» Work instruction 1
In the forum passage on patient-controlled analgesia, what does the abbreviation PCA stand for?
» Work instruction 2
Pick up the forum passage on patient-controlled analgesia after its final sentence and extend it.

» Text passage
---

It seems to work extremely well. My wife never uses more than about 25% of what is in the machine and yet she suffers very little pain. The machine usually contains fentanyl and works extremely quickly when she pushes the button.

It seems to be the best of both worlds but I don’t know how common this is.

Regards

Testy

Testy --they’re called PCA or Patient Controlled Analgesia over here. They can be a godsend to most pts, but they are not without dangers and dilemmas.

Ethical question: if pt has a PCA device and is unable to communicate pain(or communicate at all) to the nurse or doctor (for whatever reason)–should the health care provider push the button that releases the analgesia and provide relief for the pt that way or is that medicating a pt without his/her knowledge or consent?
Thanks QtM -for the pithy summary. I would also say that somatization happens because alot of people lack insight and vocabulary with which to describe and/or analyse their situation.

Absolutely not. It isn’t so much inethical as it’s a misuse of PCA; a patient who cannot communicate pain (or who can’t push the button himself) should simply not be on a PCA pump. That patient should just be on scheduled doses of pain medicine.

---

» Study material
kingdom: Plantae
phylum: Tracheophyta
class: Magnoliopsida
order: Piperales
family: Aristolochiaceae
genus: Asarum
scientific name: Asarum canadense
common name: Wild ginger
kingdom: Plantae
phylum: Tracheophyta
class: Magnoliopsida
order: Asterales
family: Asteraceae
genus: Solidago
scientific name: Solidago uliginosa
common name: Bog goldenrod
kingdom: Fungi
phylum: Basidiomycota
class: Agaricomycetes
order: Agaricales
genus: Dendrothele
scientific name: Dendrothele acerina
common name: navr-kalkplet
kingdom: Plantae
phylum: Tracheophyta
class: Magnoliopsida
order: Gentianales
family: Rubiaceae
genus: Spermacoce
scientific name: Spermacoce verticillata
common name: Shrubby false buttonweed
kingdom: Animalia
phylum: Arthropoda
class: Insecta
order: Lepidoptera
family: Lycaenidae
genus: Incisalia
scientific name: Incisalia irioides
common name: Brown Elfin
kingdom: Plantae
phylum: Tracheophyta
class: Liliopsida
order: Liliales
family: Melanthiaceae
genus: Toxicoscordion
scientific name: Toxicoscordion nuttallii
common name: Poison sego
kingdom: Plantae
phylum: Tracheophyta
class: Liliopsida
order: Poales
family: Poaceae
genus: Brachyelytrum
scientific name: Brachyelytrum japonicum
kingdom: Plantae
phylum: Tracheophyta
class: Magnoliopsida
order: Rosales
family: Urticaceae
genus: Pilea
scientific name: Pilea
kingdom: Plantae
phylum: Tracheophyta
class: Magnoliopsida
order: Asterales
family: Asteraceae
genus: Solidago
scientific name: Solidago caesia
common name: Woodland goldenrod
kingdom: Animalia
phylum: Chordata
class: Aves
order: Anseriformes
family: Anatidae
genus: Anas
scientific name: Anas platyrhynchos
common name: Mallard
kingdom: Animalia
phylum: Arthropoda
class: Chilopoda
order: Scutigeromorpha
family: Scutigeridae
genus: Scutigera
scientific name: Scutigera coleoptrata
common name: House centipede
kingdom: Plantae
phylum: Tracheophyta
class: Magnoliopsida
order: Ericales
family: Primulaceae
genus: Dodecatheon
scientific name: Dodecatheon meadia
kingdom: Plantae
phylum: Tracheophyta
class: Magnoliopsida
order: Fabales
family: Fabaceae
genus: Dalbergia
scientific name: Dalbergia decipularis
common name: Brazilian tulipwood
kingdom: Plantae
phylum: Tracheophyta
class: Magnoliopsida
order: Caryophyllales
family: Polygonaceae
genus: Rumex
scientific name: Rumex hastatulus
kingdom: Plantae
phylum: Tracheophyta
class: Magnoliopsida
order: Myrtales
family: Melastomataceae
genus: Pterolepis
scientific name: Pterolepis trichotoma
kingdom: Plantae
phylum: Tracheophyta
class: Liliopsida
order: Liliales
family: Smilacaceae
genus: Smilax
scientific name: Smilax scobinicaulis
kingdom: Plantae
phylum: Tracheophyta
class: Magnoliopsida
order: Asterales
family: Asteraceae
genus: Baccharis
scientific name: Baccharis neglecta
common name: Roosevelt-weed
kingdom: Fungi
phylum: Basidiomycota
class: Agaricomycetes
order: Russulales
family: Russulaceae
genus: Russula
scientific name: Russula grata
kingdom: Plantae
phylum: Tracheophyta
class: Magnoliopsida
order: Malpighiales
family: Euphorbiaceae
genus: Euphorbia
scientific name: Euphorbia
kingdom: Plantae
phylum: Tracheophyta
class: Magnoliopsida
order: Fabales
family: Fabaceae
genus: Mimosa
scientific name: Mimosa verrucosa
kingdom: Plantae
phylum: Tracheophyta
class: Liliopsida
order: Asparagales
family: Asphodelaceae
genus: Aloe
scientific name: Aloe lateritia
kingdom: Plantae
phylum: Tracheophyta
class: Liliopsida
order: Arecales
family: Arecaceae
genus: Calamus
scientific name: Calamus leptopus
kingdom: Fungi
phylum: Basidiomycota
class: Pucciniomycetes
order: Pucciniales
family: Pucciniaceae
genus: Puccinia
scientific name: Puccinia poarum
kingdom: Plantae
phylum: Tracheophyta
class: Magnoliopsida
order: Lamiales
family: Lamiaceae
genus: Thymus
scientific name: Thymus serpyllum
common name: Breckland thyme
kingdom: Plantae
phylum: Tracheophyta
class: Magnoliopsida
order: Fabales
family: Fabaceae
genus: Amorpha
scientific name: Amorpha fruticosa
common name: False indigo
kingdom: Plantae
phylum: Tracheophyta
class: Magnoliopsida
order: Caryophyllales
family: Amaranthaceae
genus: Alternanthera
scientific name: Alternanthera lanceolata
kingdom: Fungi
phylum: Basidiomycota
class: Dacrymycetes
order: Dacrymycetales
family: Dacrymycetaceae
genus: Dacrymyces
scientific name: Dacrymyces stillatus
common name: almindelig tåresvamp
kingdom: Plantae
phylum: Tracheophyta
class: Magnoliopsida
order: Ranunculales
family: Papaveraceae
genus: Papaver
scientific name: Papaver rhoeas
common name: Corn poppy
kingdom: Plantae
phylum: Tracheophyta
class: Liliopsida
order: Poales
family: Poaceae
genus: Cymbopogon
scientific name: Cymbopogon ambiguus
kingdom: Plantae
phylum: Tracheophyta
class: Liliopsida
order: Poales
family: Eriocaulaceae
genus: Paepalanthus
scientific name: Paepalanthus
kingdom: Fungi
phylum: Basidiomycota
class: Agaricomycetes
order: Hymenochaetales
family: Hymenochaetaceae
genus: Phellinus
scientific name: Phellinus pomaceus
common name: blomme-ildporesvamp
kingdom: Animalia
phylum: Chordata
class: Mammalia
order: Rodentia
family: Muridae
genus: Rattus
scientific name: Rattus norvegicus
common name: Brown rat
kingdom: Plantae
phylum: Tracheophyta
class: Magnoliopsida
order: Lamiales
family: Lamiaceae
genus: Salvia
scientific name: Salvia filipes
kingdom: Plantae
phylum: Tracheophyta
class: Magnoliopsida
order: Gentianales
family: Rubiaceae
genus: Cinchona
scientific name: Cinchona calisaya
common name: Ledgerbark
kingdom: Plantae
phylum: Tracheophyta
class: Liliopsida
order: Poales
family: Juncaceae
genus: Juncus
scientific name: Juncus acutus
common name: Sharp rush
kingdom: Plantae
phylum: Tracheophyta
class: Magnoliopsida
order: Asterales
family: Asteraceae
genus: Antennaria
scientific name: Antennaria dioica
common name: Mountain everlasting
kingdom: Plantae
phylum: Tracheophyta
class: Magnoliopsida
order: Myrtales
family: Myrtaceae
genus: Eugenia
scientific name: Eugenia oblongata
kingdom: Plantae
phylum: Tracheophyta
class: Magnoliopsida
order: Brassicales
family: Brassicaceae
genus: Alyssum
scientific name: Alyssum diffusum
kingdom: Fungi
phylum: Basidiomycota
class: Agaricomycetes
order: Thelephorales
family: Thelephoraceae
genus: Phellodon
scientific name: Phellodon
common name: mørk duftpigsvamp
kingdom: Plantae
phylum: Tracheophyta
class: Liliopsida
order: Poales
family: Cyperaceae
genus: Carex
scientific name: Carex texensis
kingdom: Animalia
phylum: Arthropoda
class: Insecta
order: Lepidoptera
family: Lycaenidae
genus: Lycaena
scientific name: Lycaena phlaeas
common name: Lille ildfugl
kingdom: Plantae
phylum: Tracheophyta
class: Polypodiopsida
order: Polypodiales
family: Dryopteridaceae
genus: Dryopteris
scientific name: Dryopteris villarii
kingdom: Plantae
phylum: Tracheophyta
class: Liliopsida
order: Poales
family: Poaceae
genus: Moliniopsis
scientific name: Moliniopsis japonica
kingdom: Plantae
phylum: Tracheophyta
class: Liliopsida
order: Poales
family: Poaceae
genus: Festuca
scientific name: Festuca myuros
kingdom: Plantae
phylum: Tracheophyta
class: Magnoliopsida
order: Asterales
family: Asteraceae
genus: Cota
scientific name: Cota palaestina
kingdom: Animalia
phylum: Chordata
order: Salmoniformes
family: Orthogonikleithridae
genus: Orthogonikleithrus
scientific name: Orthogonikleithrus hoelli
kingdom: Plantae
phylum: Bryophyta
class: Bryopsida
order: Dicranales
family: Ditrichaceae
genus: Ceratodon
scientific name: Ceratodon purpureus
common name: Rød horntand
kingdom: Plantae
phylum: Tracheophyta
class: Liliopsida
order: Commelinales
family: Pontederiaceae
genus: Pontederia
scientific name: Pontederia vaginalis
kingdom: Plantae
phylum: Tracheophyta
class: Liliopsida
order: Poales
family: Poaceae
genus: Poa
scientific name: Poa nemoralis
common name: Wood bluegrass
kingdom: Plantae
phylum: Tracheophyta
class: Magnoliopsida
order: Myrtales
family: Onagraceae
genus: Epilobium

---

» Task output 1
Patient Controlled Analgesia

» Task output 2
I agree with you–but there was a big brouhaha in nursing a few years back about if pts aren’t using the pumps(and are in pain), should nurses be pushing the buttons for them…I probably shouldn’t have put the bit about unable to communicate in there. Anyway, it was a debate, and like most, was not resolved completely.

I also think it’s an inappropriate use of the device and pain relief should be obtained by other means (in the above scenario with the pt unable to communicate).

Whew. I feel a little better now about describing my broken wrist as a 7 or 8 while in the emergency room. Because that certainly was an accurate assessment of my perception of the pain based on Qadgop’s scale. :stuck_out_tongue: The Percoset was great. My only complaint is that it took an hour or so to kick in once taken, and that the doctor didn’t give me a script for Vistaril at the same time. (I suffered through a few days of itching in a drugged out haze before it dawned on me to call and ask if there was something stronger than Benadryl to kill the side-effect itching.)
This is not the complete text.